===== Dataset records

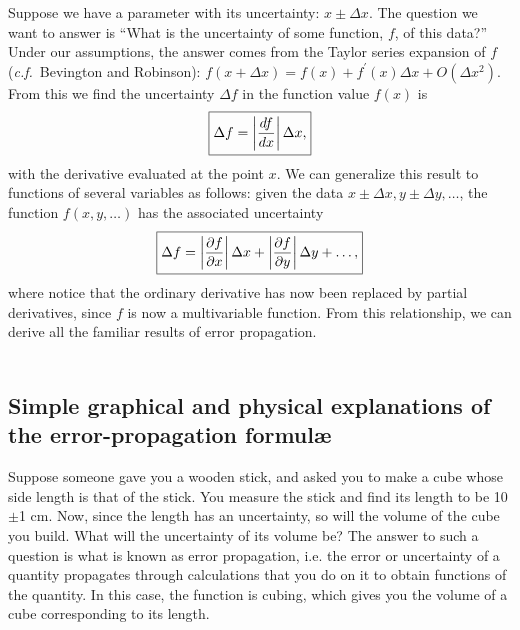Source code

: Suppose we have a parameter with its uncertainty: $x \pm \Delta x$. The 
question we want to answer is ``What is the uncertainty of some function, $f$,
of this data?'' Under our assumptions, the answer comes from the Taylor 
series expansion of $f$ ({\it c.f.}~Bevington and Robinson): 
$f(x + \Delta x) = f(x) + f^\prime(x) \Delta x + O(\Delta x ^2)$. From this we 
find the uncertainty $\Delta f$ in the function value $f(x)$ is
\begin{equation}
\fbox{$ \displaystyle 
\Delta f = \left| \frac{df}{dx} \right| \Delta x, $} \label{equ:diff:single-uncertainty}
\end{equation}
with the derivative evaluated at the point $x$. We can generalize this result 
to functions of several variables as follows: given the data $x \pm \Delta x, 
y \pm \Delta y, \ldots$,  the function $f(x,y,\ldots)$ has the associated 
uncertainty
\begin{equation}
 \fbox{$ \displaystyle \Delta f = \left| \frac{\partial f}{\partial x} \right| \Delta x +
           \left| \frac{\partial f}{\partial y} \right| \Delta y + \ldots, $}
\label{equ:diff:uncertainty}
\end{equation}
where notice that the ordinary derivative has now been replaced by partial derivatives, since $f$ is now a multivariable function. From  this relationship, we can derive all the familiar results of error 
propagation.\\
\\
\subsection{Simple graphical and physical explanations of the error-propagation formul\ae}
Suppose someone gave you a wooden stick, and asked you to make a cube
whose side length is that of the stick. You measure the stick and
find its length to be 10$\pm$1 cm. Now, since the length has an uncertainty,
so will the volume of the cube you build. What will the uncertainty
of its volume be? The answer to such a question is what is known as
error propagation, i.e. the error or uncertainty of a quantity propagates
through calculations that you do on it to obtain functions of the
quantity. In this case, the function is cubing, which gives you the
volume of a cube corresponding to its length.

==========
===== Dataset records

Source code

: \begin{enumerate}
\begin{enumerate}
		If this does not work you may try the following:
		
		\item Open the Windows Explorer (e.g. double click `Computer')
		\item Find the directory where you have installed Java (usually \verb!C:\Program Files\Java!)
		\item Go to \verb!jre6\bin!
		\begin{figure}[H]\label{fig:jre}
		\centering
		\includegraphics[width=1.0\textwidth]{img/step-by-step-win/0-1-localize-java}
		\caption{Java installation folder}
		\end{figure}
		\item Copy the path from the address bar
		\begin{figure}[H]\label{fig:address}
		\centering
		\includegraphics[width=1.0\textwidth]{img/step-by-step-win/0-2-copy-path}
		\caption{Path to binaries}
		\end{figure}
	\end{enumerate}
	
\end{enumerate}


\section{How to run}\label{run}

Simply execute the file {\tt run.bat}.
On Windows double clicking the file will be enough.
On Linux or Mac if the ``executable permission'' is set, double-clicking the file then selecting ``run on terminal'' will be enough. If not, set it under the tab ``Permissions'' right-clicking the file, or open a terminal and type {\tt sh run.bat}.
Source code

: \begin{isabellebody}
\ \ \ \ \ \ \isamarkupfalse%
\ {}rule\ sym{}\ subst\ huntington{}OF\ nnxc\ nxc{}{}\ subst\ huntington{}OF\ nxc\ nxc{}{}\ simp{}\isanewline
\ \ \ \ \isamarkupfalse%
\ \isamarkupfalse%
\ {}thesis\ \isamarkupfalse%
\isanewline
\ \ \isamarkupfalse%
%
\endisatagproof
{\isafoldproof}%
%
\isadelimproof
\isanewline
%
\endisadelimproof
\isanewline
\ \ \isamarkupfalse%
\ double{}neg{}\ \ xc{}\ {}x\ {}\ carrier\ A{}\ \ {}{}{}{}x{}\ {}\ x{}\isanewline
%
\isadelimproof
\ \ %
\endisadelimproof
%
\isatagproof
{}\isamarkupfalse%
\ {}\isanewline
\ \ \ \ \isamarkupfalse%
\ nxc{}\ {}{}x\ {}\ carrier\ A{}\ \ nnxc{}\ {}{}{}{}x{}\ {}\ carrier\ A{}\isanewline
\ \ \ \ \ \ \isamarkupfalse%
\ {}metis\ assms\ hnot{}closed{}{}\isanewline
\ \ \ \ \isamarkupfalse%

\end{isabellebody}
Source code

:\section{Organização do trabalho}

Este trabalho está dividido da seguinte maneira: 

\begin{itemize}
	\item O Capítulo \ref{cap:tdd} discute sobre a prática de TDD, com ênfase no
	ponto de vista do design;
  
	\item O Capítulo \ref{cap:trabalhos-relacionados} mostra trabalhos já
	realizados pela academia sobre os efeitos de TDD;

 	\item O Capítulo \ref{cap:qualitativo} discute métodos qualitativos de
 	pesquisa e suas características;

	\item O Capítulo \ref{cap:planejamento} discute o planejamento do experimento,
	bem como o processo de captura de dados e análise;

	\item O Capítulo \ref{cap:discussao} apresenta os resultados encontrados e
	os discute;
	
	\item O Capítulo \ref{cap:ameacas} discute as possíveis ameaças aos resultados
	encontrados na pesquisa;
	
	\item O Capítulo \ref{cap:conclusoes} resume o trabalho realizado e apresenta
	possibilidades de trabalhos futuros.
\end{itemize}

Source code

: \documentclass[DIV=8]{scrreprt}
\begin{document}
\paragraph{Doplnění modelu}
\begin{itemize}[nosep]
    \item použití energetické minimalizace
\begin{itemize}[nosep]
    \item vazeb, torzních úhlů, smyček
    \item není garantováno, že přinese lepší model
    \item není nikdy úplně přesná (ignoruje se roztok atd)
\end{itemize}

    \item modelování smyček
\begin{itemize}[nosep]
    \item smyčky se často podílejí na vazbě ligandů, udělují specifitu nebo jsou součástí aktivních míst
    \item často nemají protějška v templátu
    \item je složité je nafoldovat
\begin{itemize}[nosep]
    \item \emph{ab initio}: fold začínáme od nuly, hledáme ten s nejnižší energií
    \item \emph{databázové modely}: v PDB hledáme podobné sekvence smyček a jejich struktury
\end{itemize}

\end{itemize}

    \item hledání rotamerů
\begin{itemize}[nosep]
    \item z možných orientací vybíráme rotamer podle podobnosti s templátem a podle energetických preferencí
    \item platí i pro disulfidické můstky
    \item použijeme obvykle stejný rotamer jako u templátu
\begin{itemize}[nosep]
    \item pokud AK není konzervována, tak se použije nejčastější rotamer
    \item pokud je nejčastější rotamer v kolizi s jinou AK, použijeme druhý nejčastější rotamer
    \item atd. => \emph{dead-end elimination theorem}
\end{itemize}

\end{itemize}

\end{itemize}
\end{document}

==========
===== Dataset records

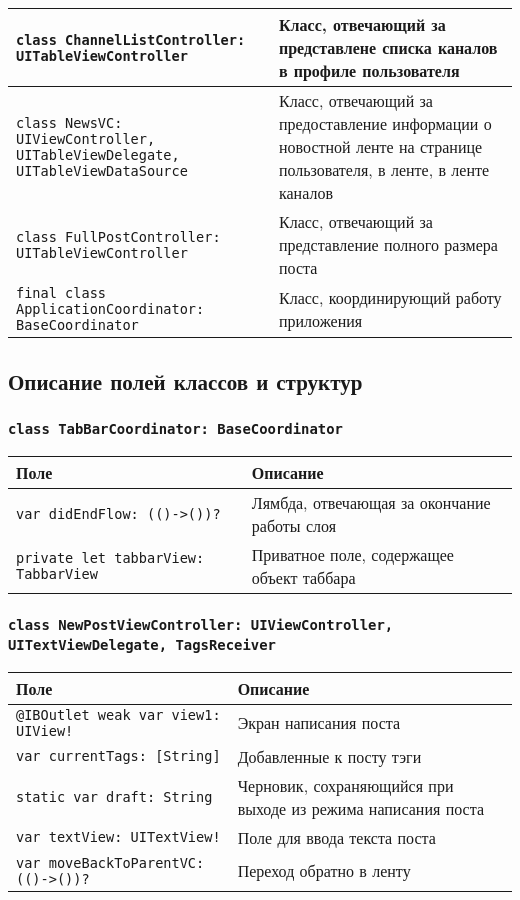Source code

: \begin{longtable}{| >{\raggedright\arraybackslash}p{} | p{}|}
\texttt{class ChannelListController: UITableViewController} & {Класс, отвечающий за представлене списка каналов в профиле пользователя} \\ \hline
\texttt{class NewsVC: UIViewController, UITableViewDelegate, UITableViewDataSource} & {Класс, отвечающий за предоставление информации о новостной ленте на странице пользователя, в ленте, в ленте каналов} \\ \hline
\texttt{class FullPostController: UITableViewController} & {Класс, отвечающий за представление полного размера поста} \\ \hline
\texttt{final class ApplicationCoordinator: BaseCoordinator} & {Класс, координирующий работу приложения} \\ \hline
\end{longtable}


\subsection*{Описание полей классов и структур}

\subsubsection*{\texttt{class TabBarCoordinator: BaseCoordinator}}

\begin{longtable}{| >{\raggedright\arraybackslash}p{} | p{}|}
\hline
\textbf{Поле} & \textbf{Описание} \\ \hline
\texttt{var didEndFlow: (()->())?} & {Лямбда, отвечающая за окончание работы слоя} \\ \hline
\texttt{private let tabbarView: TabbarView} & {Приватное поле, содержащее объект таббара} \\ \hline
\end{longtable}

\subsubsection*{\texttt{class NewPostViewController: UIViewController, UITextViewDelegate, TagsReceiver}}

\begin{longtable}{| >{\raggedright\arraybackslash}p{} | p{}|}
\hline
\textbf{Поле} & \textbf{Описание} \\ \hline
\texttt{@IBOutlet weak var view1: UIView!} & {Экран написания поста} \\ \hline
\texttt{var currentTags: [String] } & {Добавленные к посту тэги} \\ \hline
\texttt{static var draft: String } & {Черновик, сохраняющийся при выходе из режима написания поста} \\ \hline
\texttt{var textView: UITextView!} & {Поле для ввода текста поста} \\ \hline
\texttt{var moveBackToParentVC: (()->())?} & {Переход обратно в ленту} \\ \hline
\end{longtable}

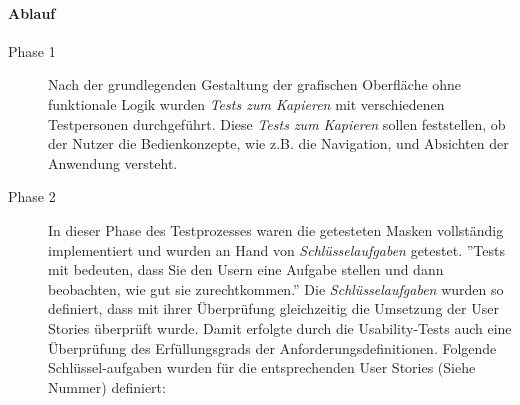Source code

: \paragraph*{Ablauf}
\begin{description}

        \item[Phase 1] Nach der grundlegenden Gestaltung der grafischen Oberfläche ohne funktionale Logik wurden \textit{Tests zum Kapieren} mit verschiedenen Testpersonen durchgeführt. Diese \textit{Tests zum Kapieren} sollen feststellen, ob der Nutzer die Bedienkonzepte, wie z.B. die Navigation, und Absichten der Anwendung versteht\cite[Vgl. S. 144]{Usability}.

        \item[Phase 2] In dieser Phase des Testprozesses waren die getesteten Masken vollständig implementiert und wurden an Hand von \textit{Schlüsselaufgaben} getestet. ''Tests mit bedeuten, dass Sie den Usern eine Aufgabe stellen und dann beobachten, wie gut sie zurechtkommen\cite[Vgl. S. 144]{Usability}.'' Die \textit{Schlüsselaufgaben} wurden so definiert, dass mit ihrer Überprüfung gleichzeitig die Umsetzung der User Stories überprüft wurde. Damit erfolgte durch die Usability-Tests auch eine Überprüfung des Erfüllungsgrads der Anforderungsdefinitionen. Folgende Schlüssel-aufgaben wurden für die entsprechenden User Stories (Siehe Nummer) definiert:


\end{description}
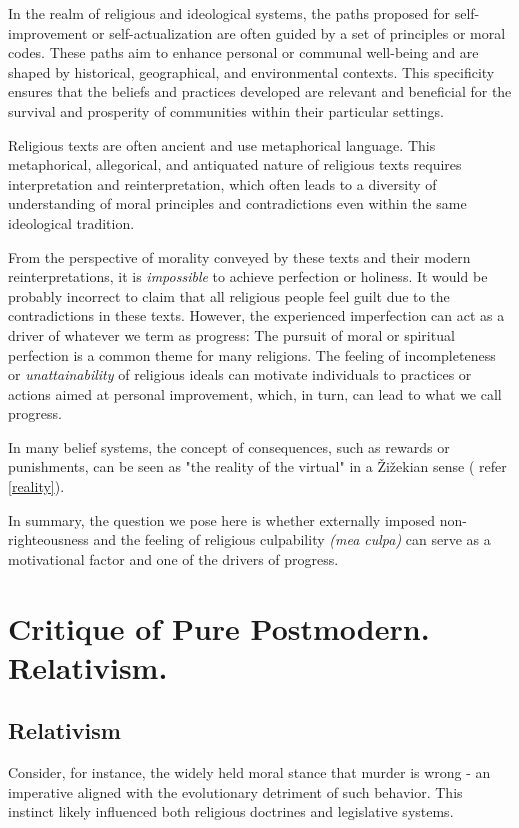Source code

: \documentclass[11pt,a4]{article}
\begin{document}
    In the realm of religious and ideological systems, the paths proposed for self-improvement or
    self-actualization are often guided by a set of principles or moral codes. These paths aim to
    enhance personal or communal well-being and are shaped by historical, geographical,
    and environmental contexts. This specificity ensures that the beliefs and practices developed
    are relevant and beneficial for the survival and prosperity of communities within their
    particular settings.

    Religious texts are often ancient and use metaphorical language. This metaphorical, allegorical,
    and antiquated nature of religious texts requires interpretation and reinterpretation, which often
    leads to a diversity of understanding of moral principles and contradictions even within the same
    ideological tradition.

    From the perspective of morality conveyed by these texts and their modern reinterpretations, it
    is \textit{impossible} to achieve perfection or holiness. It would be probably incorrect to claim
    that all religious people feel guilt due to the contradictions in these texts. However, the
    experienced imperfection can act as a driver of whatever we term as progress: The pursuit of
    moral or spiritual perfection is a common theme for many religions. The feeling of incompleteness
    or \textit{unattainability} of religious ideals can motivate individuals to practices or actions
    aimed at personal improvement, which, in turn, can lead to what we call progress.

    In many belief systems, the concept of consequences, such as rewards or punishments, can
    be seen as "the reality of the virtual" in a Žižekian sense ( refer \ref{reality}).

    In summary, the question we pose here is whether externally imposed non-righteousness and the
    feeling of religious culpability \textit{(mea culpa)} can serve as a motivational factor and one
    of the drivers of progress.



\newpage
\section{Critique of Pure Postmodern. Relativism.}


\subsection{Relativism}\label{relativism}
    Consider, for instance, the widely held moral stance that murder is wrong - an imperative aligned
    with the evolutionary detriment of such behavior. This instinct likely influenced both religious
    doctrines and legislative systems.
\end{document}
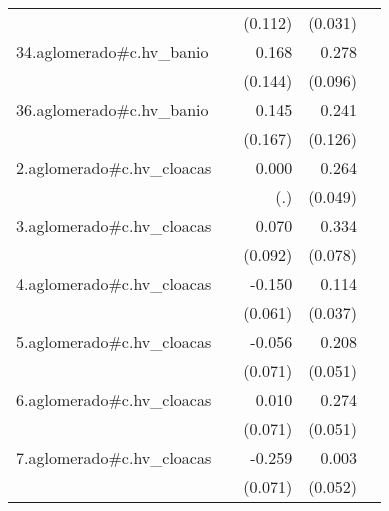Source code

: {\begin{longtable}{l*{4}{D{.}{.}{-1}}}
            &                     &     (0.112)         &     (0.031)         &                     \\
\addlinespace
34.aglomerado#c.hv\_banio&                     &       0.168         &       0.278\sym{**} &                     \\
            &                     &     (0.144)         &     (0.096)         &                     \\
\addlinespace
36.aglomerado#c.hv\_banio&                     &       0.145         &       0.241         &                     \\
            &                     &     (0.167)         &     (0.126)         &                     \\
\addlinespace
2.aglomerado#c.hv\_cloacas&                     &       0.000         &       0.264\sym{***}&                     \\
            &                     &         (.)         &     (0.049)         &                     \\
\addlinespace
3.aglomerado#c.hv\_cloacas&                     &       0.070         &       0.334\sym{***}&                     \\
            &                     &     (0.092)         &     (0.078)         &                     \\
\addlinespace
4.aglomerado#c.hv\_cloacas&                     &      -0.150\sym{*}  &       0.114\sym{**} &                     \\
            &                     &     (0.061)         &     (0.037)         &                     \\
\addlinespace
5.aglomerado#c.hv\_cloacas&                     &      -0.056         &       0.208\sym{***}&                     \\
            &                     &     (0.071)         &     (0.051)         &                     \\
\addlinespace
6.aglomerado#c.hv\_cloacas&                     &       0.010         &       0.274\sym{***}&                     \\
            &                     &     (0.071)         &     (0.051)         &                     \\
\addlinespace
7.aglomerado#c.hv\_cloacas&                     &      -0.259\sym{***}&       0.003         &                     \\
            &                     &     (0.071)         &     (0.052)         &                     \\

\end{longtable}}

==========

## Exercise objective
Some lines above contain the word "resultados". Copy each of them.

## Reply
	\item O Capítulo \ref{cap:discussao} apresenta os resultados encontrados e
	\item O Capítulo \ref{cap:ameacas} discute as possíveis ameaças aos resultados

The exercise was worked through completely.